Throughout the interview he was nothing like the Ali I had expected. Nothing like the bombastic Louisville Lip who had “shocked the world” by knocking out Sonny Liston, amused a lot of it with his pre-fight poetry and angered much of America by renouncing the “slave name” of Cassius Clay and declaring he refused to be drafted into the military because “I ain’t got no quarrel with them Viet Cong.”

This was an entirely different Muhammad Ali. An Ali who spoke so softly that when I played the tape later I had to crank the volume to the max to make out some of his answers. Not a brash and boastful Ali, but a quiet and reflective one.

For nearly an hour we talked a little about boxing, but mostly about other things. He dismissed a question about Howard Cosell with the implication that they didn’t have nearly the kind of close relationship the broadcaster wanted the public to believe they did. He spoke hopefully about what impact he may have had on young people. He wondered, almost wistfully, about what his legacy would be, about how he would be remembered.

When my questions, and the tape, had run out, I thanked him for his time, then asked, somewhat self-consciously, for his autograph. He produced a black and white photo of himself posing in white boxing trunks and shoes, and signed it:

“To D.L. Muhammad Ali. 3/17/75. peace. Enjoy life it’s later than you think.”

As I started to leave the room, Ali said he was going to go downstairs for breakfast and asked me to join him. In the elevator I mentioned that some people thought he had lost some of his quickness since his prime. Faster than I could flinch, he fired six left-handed jabs, each one stopping less than half an inch from my chin.

“What do YOU think?” he asked, grinning. What I thought was that I was grateful my chin wasn’t half an inch more prominent.

When we got off the elevator, a white man in the lobby spotted us.

“Hey,” the man bellowed, “it’s Cassius Clay.
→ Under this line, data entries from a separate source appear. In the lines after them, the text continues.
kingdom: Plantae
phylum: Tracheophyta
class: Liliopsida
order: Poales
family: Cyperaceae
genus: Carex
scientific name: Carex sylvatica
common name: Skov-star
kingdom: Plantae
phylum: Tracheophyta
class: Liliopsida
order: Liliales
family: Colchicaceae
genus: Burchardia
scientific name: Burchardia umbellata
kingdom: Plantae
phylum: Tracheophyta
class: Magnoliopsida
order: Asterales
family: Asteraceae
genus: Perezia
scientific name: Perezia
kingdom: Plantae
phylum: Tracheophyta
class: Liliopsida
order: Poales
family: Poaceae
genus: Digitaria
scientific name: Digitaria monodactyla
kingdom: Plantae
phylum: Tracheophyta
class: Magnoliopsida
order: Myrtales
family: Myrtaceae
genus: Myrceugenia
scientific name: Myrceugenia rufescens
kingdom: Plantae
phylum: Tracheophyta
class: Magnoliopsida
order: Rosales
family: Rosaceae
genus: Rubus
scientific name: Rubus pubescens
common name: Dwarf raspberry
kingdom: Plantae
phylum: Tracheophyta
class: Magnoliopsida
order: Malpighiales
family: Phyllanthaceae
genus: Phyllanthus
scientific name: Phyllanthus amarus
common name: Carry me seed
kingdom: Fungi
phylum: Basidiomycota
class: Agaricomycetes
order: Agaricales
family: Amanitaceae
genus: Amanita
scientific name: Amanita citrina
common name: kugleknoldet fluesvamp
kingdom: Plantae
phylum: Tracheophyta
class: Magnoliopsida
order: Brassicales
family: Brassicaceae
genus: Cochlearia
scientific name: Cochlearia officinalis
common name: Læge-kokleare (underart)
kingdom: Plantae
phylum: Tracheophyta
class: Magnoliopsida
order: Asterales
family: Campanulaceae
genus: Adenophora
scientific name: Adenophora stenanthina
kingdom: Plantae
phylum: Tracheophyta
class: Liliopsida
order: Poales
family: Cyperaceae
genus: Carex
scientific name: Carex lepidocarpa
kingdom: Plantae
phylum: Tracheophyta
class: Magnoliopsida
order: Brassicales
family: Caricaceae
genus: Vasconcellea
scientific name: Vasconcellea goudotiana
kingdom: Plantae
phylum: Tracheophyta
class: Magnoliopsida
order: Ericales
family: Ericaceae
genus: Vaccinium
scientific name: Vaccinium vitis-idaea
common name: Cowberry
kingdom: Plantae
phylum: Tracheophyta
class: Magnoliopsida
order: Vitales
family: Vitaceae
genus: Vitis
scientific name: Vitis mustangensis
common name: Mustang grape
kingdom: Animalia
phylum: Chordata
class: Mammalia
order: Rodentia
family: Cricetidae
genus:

Hey, Cassius.” I braced for an ugly scene, but Ali ignored him and kept walking to the coffee shop. “I can’t worry about guys like that,” he said after we sat down. “He’s just ignorant.”

While we waited for our breakfast, I asked him about the huge guy who had answered the door, in case I might want to mention him in my story.

“It’s just one of those people who hang around me,” Ali said. “When I’m not famous anymore, they’ll all be gone.”

He was only partly right about that. Like the photo in my desk drawer, his sycophants may have faded away. But the name and legend of Muhammad Ali always will be famous.